EXERCISE AIM: Rewrite all of the data below, putting "box coordinates" in place of every "bounding box" and leaving the rest unchanged.

Element box annotations
+--

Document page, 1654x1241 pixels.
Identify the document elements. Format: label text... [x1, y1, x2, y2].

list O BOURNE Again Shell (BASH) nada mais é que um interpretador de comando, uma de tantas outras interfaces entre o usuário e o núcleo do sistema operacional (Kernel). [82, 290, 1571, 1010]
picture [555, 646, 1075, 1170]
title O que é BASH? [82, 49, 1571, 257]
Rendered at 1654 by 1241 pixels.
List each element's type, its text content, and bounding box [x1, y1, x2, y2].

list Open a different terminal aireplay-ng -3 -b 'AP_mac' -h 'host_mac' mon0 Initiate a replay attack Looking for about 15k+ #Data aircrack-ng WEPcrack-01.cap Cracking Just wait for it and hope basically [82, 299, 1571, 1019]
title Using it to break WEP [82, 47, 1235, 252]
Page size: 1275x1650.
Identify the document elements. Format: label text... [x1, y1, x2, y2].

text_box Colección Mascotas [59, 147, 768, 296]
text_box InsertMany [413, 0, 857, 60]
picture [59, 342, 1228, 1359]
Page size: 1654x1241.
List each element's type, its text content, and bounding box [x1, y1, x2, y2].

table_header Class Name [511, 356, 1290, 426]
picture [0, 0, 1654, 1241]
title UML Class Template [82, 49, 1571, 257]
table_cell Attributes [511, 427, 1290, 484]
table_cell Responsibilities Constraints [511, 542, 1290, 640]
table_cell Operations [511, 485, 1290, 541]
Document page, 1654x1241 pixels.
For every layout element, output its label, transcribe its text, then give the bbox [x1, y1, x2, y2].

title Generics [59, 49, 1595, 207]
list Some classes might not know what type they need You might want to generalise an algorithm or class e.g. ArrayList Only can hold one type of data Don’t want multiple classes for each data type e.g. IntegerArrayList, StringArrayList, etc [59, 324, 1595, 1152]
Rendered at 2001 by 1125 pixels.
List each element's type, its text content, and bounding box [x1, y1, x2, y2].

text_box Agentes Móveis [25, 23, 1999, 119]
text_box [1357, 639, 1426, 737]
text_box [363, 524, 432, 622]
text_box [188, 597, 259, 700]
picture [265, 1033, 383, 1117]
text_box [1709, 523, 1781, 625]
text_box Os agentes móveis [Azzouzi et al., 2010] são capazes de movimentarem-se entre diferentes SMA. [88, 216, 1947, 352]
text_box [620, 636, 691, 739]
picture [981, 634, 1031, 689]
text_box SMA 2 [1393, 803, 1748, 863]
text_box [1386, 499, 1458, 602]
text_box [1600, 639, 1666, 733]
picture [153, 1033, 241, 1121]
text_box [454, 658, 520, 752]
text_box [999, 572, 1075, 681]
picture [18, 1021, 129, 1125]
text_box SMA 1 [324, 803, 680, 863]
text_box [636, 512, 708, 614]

+--

EXERCISE OUTPUT:
Document page, 1654x1241 pixels.
Identify the document elements. Format: label text... [x1, y1, x2, y2].

list O BOURNE Again Shell (BASH) nada mais é que um interpretador de comando, uma de tantas outras interfaces entre o usuário e o núcleo do sistema operacional (Kernel). [82, 290, 1571, 1010]
picture [555, 646, 1075, 1170]
title O que é BASH? [82, 49, 1571, 257]
Rendered at 1654 by 1241 pixels.
List each element's type, its text content, and box coordinates [x1, y1, x2, y2].

list Open a different terminal aireplay-ng -3 -b 'AP_mac' -h 'host_mac' mon0 Initiate a replay attack Looking for about 15k+ #Data aircrack-ng WEPcrack-01.cap Cracking Just wait for it and hope basically [82, 299, 1571, 1019]
title Using it to break WEP [82, 47, 1235, 252]
Page size: 1275x1650.
Identify the document elements. Format: label text... [x1, y1, x2, y2].

text_box Colección Mascotas [59, 147, 768, 296]
text_box InsertMany [413, 0, 857, 60]
picture [59, 342, 1228, 1359]
Page size: 1654x1241.
List each element's type, its text content, and box coordinates [x1, y1, x2, y2].

table_header Class Name [511, 356, 1290, 426]
picture [0, 0, 1654, 1241]
title UML Class Template [82, 49, 1571, 257]
table_cell Attributes [511, 427, 1290, 484]
table_cell Responsibilities Constraints [511, 542, 1290, 640]
table_cell Operations [511, 485, 1290, 541]
Document page, 1654x1241 pixels.
For every layout element, output its label, transcribe its text, then give the bbox [x1, y1, x2, y2].

title Generics [59, 49, 1595, 207]
list Some classes might not know what type they need You might want to generalise an algorithm or class e.g. ArrayList Only can hold one type of data Don’t want multiple classes for each data type e.g. IntegerArrayList, StringArrayList, etc [59, 324, 1595, 1152]
Rendered at 2001 by 1125 pixels.
List each element's type, its text content, and box coordinates [x1, y1, x2, y2].

text_box Agentes Móveis [25, 23, 1999, 119]
text_box [1357, 639, 1426, 737]
text_box [363, 524, 432, 622]
text_box [188, 597, 259, 700]
picture [265, 1033, 383, 1117]
text_box [1709, 523, 1781, 625]
text_box Os agentes móveis [Azzouzi et al., 2010] são capazes de movimentarem-se entre diferentes SMA. [88, 216, 1947, 352]
text_box [620, 636, 691, 739]
picture [981, 634, 1031, 689]
text_box SMA 2 [1393, 803, 1748, 863]
text_box [1386, 499, 1458, 602]
text_box [1600, 639, 1666, 733]
picture [153, 1033, 241, 1121]
text_box [454, 658, 520, 752]
text_box [999, 572, 1075, 681]
picture [18, 1021, 129, 1125]
text_box SMA 1 [324, 803, 680, 863]
text_box [636, 512, 708, 614]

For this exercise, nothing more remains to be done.